Introduction:
In this problem, we need to calculate the heat transfer (q) and work done (w) during an isoergic reversible change of an ideal monoatomic gas. Isoergic means that the change occurs at constant internal energy.

Given:
- Initial temperature (T1) = 25 degrees Celsius = 298 K
- Initial pressure (P1) = 1 atm
- Final volume (V2) = 2 times the original volume
- Monoatomic gas, so the number of moles (n) = 1

Solution:

Step 1: Converting Celsius to Kelvin:
The ideal gas law requires temperature to be in Kelvin. Thus, we convert the initial temperature from Celsius to Kelvin by adding 273 to the given value:
T1 = 298 K

Step 2: Calculating the final temperature:
Since the process is isoergic, the internal energy remains constant. Therefore, according to the ideal gas law, the final temperature (T2) can be calculated using the initial and final volumes and pressures:
(P1 * V1) / T1 = (P2 * V2) / T2

Since the number of moles (n) is constant, we can rewrite the equation as:
(P1 * V1) / T1 = (P2 * V2) / T2

Substituting the given values:
(1 atm * V1) / 298 K = (1 atm * 2V1) / T2

Simplifying the equation:
T2 = 2T1 = 2 * 298 K = 596 K

Step 3: Calculating q:
Since the process is isoergic, the change in internal energy (ΔU) is zero.
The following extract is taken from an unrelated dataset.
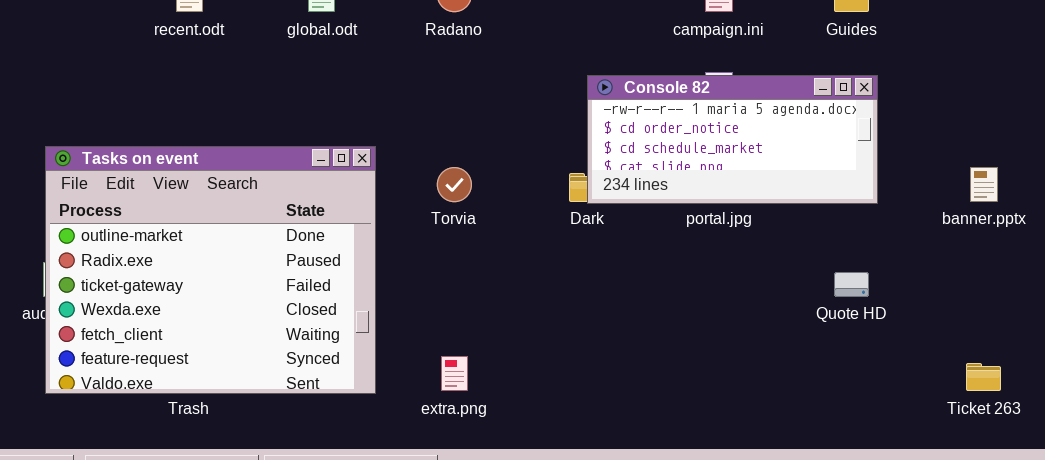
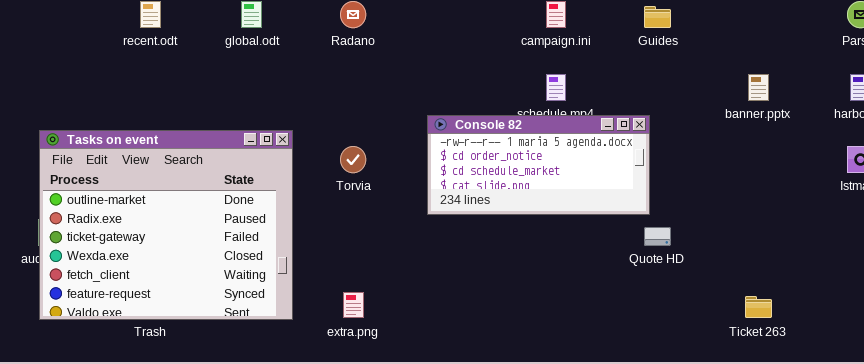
Console 82: [587,75,878,204] -> [427,115,650,215], moved
banner.pptx: [970,167,998,202] -> [748,74,769,101], moved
Therefore, the heat transfer (q) is also zero.

Step 4: Calculating w:
The work done (w) during an isoergic process can be calculated using the equation:
w = -ΔU

Since ΔU is zero, the work done (w) is also zero.

Conclusion:
In this isoergic reversible change, the heat transfer (q) and work done (w) both are zero.